Both mediation and arbitration are out-of-court processes that Levine Dispute Resolution Center LLC (LDRC) provides.

So, what is “med/arb”? It is a solution that people choose when they really want to try to achieve a negotiated settlement, but are determined to obtain finality in a timely and efficient way, even if their facilitated negotiated does not result in an agreement. People agree at the beginning that the same person will work as a mediator first to attempt to resolve matters by agreement, but if it fails, the mediator will “change hats”, and make a decision. Sometimes, the mediator turned arbitrator simply makes a decision with the information gained in preparation for and during the mediation phase; and at other times, after a follow up hearing.

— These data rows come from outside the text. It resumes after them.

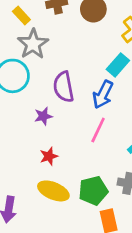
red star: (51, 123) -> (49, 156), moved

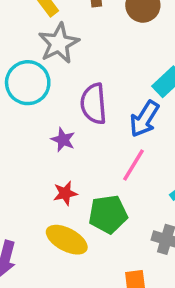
purple star: (43, 116) -> (63, 140), turned 30
green pentagon: (93, 191) -> (108, 214), moved

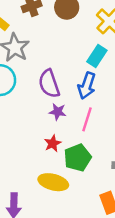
purple star: (63, 140) -> (58, 112), moved
red star: (65, 193) -> (53, 143), moved

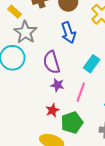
cyan rectangle: (97, 56) -> (92, 64), moved
blue arrow: (87, 86) -> (68, 33), moved, turned -40

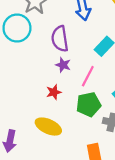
green pentagon: (72, 123) -> (89, 104), moved

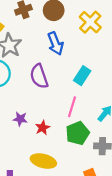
purple star: (63, 65) -> (20, 119), moved

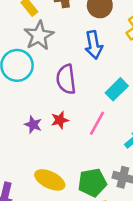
red star: (43, 128) -> (60, 120), moved
green pentagon: (78, 133) -> (92, 183), moved

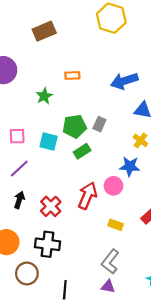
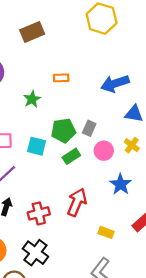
blue star: (130, 166) -> (121, 184), moved, turned 30
pink circle: (113, 186) -> (104, 151), moved
red cross: (51, 206) -> (39, 213), turned 30
black cross: (47, 244) -> (35, 253), turned 30

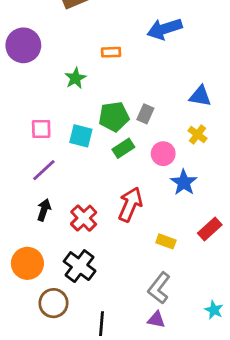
blue arrow: (115, 83) -> (165, 29), moved
pink circle: (104, 151) -> (163, 154), moved
red cross: (39, 213) -> (84, 218), turned -30

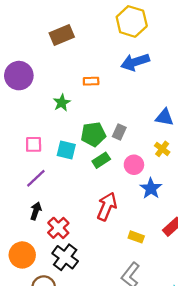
red cross: (84, 218) -> (58, 228), moved

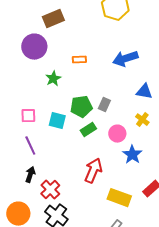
blue arrow: (135, 62) -> (125, 59), moved
purple circle: (19, 76) -> (34, 47), moved
purple line: (36, 178) -> (30, 146), turned -72
yellow rectangle: (136, 237) -> (119, 198), size x1.6

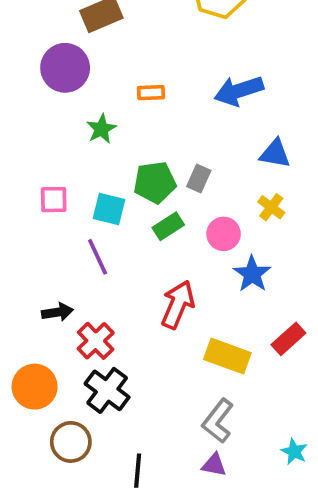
purple line: (30, 146) -> (98, 257), moved
black arrow: (30, 175) -> (57, 312), turned 63

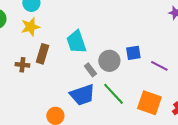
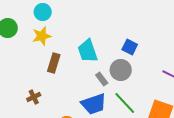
blue square: (133, 53) -> (130, 47), moved, turned 35
brown cross: (22, 65) -> (34, 97), moved, turned -32

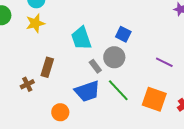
brown rectangle: (54, 63) -> (47, 67), moved

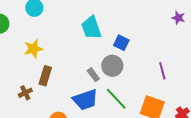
yellow star: (35, 23) -> (33, 49), moved
cyan trapezoid: (81, 38) -> (91, 28), moved
purple line: (164, 62) -> (162, 71), turned 48

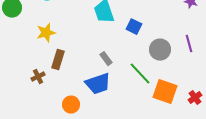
gray circle: (112, 66) -> (160, 50), moved
purple line: (162, 71) -> (189, 44), moved
green line: (116, 99) -> (140, 74), moved

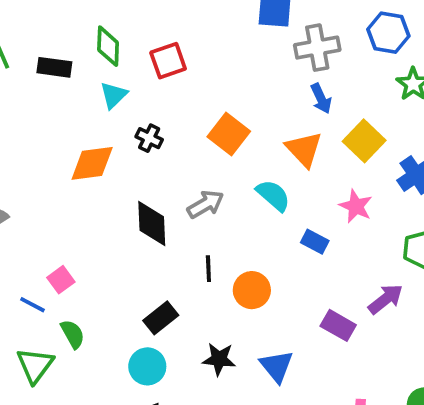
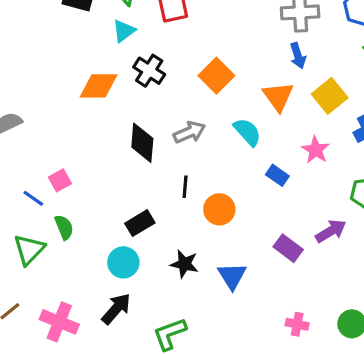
black cross: (149, 138) -> (149, 71), size x1.4

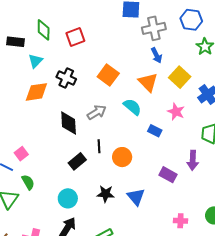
cyan triangle: (124, 31) -> (35, 61), moved
black rectangle: (140, 223) -> (77, 161), moved
purple arrow: (331, 231) -> (193, 160), turned 132

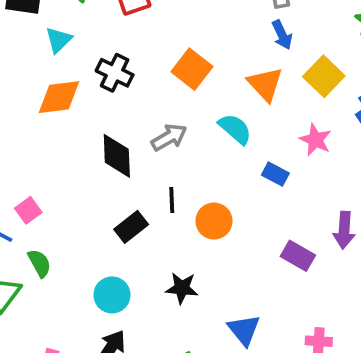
blue triangle: (136, 197) -> (244, 330), moved

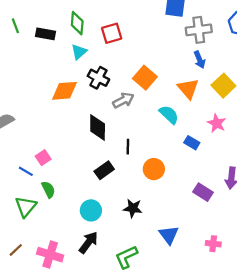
cyan triangle: (59, 40) -> (79, 52), moved
gray arrow: (169, 137) -> (123, 100), moved
black line: (172, 200) -> (128, 147), moved

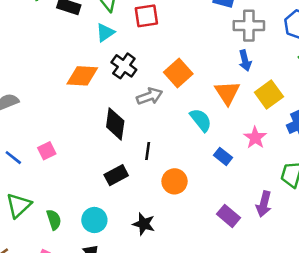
blue line: (26, 171) -> (13, 158), moved
green semicircle: (48, 189) -> (54, 220), moved

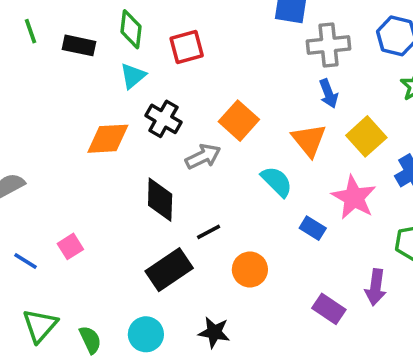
pink star: (255, 138) -> (354, 198), size x1.4
black line: (148, 151) -> (209, 232), turned 60
black rectangle: (116, 175) -> (169, 270), size x1.4

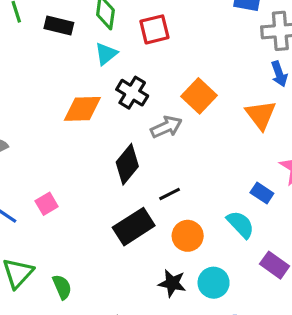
cyan semicircle: (277, 182) -> (240, 224), moved
black diamond: (160, 200) -> (127, 164), turned 36
orange circle: (250, 270) -> (188, 236), moved
cyan circle: (146, 334) -> (214, 283), moved

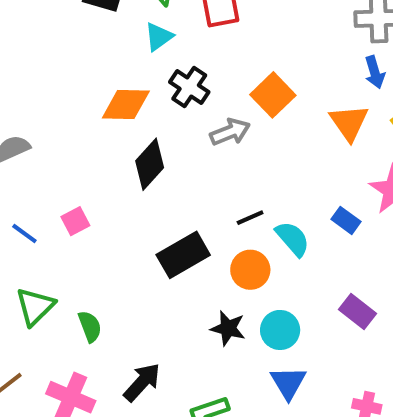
black diamond: (127, 164) -> (150, 164), moved
black line: (170, 194) -> (250, 218), moved
cyan semicircle: (240, 224) -> (293, 239), moved

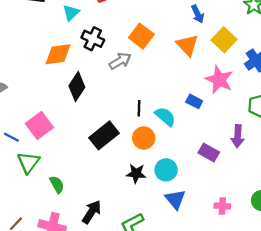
black line: (250, 218) -> (139, 108), turned -56
pink square: (75, 221) -> (39, 126), size x1.6
green triangle: (35, 306) -> (28, 162), moved

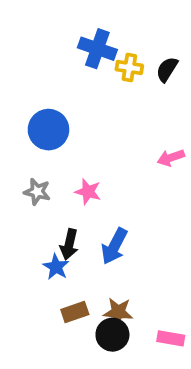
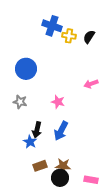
pink star: (88, 192) -> (58, 102), moved

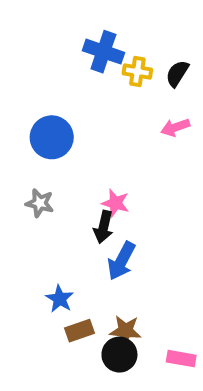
pink arrow: (91, 84) -> (175, 127), moved
black arrow: (37, 130) -> (103, 227), moved
blue star: (30, 142) -> (60, 299), moved

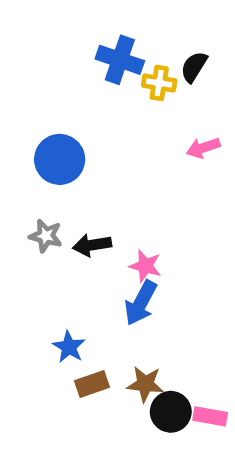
black semicircle: (177, 74) -> (194, 67), moved
pink star: (115, 203) -> (145, 266), moved
black arrow: (103, 227) -> (92, 245), moved, turned 68
black circle: (119, 355) -> (171, 412), moved

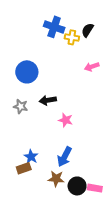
black arrow: (92, 245) -> (48, 100), moved
blue arrow: (141, 303) -> (65, 157), moved
brown rectangle: (92, 384) -> (24, 168), moved
brown star: (145, 384) -> (56, 179), moved

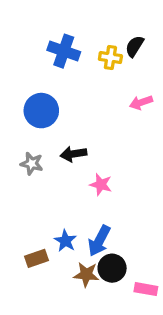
blue cross: (54, 27) -> (64, 51), moved
blue star: (31, 157) -> (65, 241), moved
black circle: (77, 186) -> (112, 268), moved

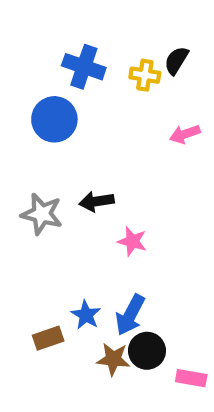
blue circle: (41, 111) -> (54, 119), moved
gray star: (32, 164) -> (42, 214), size x1.4

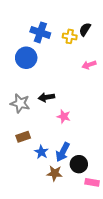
brown rectangle: (48, 338) -> (23, 137), moved
black circle: (147, 351) -> (79, 164), moved

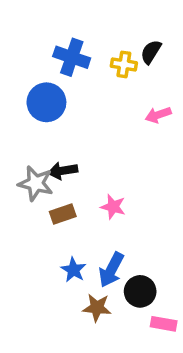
black arrow: (46, 97) -> (63, 171), moved
brown rectangle: (23, 137) -> (63, 214), moved

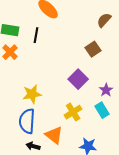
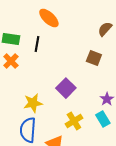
brown square: (93, 49) -> (94, 58), turned -35
purple square: (78, 79) -> (66, 88), moved

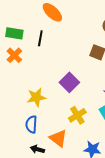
blue semicircle: (28, 130) -> (31, 124), size x0.7

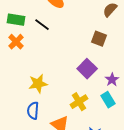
black line: (40, 38) -> (42, 25), turned -63
purple square: (69, 82) -> (87, 69), moved

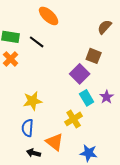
purple square: (87, 69) -> (80, 74), moved
cyan rectangle: (108, 100) -> (87, 98), moved

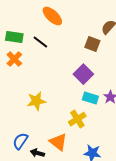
brown square: (94, 56) -> (92, 44), moved
cyan rectangle: (87, 98) -> (90, 98), turned -42
blue semicircle: (28, 128) -> (20, 141), moved, turned 30

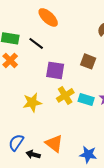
brown square: (92, 44) -> (88, 61), moved
purple square: (83, 74) -> (55, 70), moved, turned -36
yellow cross: (77, 119) -> (65, 95), moved

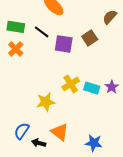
brown square: (88, 61) -> (90, 38), moved, turned 35
purple square: (55, 70) -> (64, 44), moved
yellow star: (32, 102) -> (46, 102), moved

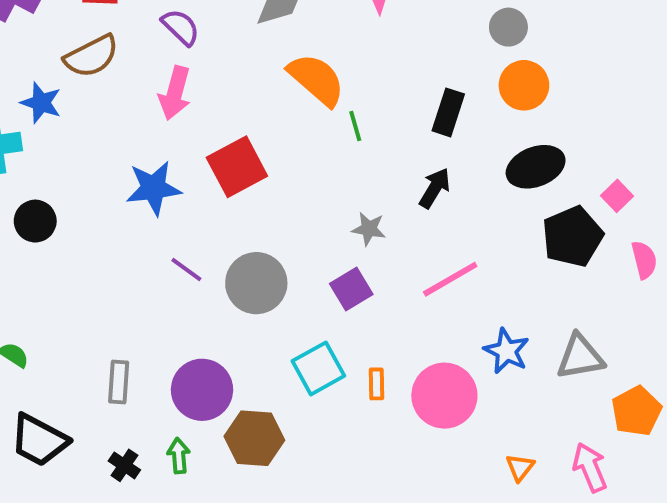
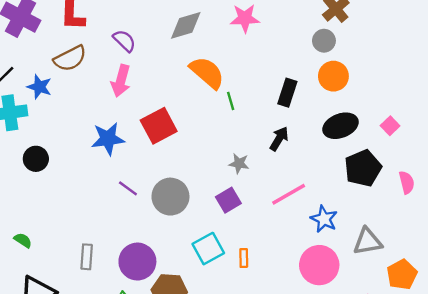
pink square: (617, 196) -> (390, 126), moved
blue star: (506, 351) -> (324, 219), moved
pink circle: (444, 396) -> (319, 265), moved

Two common examples that are similar to this are called “parent coordination” and “discovery master” proceedings. In the former, the PC’s job is to try to stimulate agreement, but will make an ultimate decision, subject to court review, if the disputing parents cannot agree. In the latter, the master tries to get lawyers to settle on how information will be exchanged in litigation, but makes a “recommendation” for a solution if they do not ultimately agree. Then a judge enters an “order” if he or she agrees with the master’s recommendation. Med/arb is broader and is intended to be final (see our earlier blog post about arbitration of child custody and child support matters regarding some limitations.) It can apply to any kind of dispute, large or small. A judge cannot order it without the parties’ consent. It can be quite efficient, though some people worry about the arbitrator’s judgment being swayed by what he or she heard from the parties during the mediation phase, from information that was given less formally and maybe less reliably in the mediation stage than might be required in arbitration. The parties need to consider this and plan their rules and process to provide the protections that they feel they need. Remember, the parties make the rules in these private, consensual forms of dispute resolution.

An interesting variant of med/arb is called “arb/med”. We will talk about this in a subsequent blog post.